Aquila is available and stable, 5.30pm 02 July 2015. Aquila is running at reduced capacity with 76 standard nodes and the two gpu nodes.
Original problem on Tuesday, 30 June 2015, was with a power supply on one of the storage servers serving /apps and /data. This issue was fixed by reseating the power supply.
Yesterday there were issues with some of the power devices - two of the power supplies are nolonger capable of serving a whole bank of nodes. In delving through the logs, it was discovered that the modest load on the cluster over the last few months has been approaching the overload limts on the devices on numerous occasions. So when running the HPL test yesterday it tripped the breakers on the power strips. To work round this the number of nodes has been reduced on these devices and as a precaution the nodes on the other power devices have been reduced as well.

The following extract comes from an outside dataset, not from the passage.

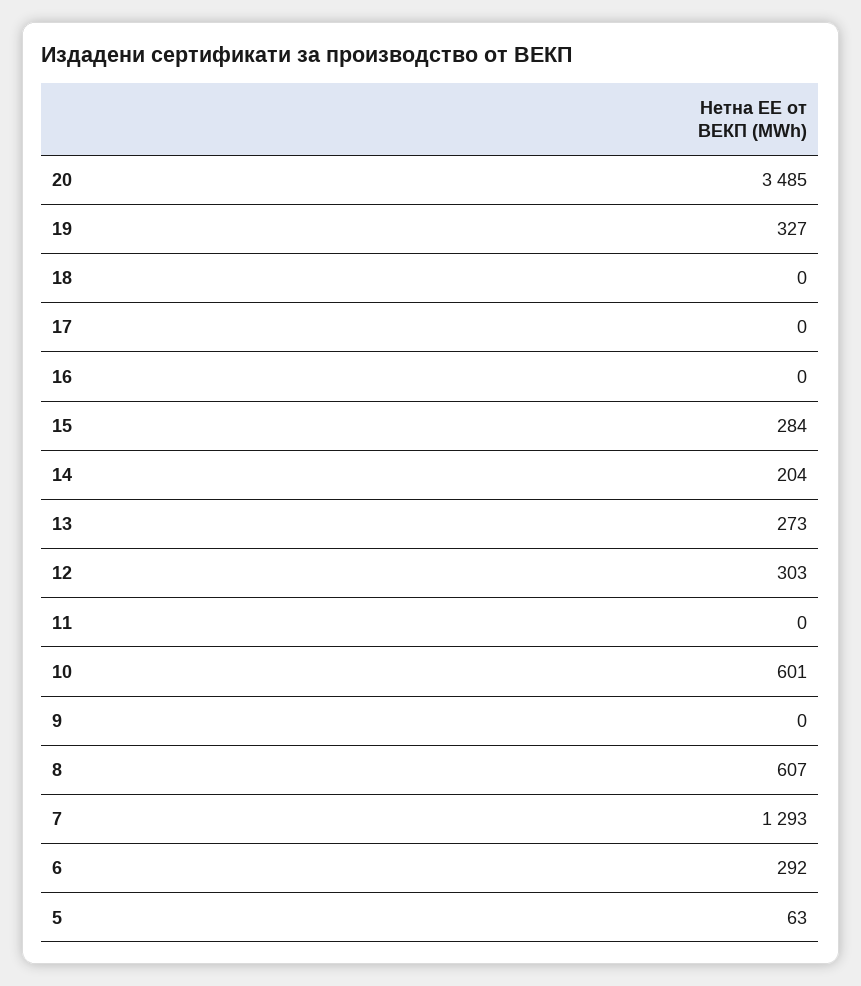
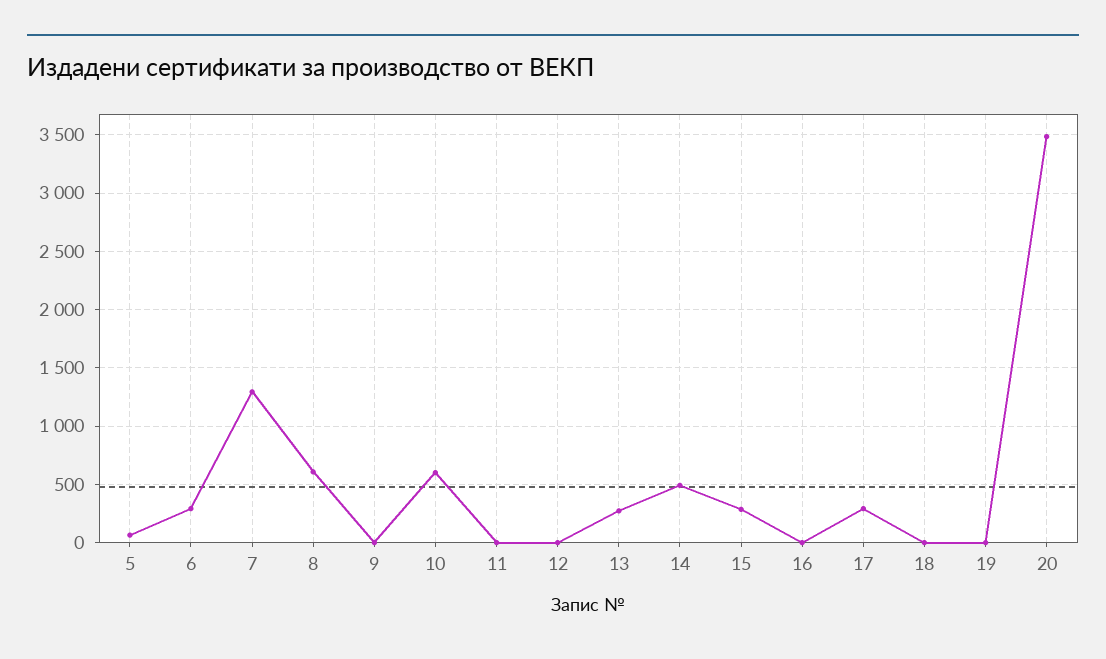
19: 327 -> 0
17: 0 -> 300
14: 204 -> 500
12: 303 -> 0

You may continue to use Aquila and resubmit workloads.
The Aquila culster is still unavailable, while problems are investigated by the HPC team.
Essential maintenance work will be performed on Aquila's home area storage on 7th July 2015, between 7-9am. While this work is being carried out Aquila will not be available or accessible.
All users are required to log out before 8pm on Monday 6th July in preperation for the work being carried out on Tuesday morning; any users still logged in will be logged out.
Access to Aquila we be reopened shortly after 9am on Tuesday.